We draw large circles around the R-groups of the cis to help us visualize why peptide bonds favor this configuration.
  • R-groups represent large groups of atoms (like in the side chains of tryptophan and histidine) that can interact with or interfere with each other if they get too close.
  • If they face the same direction (the cis configuration), the R-groups can interact, which is unfavorable because it puts strain on the molecule. For this reason, almost all peptide bonds are in trans configuration.
  • An exception is proline.
    • Because of proline's unusual ring-form amino group, both its cis and trans forms have steric clashes, making them both rather unfavorable, and thus almost equally likely to exist.

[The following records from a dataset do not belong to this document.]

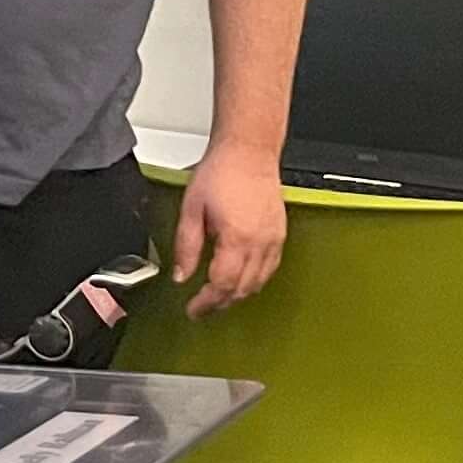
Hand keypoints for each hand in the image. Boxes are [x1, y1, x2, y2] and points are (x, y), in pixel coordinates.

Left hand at [173, 140, 288, 313]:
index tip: (193, 310)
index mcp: (236, 238)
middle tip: (202, 309)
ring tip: (218, 298)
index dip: (206, 303)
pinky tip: (241, 281)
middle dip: (220, 303)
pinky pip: (270, 269)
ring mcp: (274, 240)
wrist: (248, 152)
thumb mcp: (191, 209)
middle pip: (241, 289)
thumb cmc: (221, 173)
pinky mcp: (280, 235)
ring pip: (258, 283)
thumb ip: (186, 246)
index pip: (222, 285)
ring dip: (237, 295)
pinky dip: (255, 281)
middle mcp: (260, 243)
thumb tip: (181, 276)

single bonds between the alpha carbons (and either the amino or carboxyl group)
  • Because these are single bonds, significant rotation can occur around them: two bonds of each amino acid residue can rotate freely and this allows proteins to fold in a variety of ways.
  • They allow for different dihedral angles at those bonds
    • Dihedral angles are at the bonds between the central carbon atom and the amino or carboxylic acid functional groups.
    • Dihedral angles specify the torsional rotation about the C-alpha bonds.
  • The phi angle is the angle of rotation about the carbon-nitrogen bond between the alpha carbon and the amino group.
We draw a curved arrow around this bond to show that it can rotate at an angle phi.
  • The psi angle as the angle of rotation about the carbon-carbon bond between the alpha carbon and the carboxyl group.
We draw a curved arrow around this bond to show that it can rotate at an angle psi.
  • Steric strain or steric collision between amino acid side chains eliminates many combinations of phi and psi. -Ramachandran, a physicist who studied protein structure, created a two-dimensional diagram call the Ramachandran plot to visualize favorable combinations of phi and psi.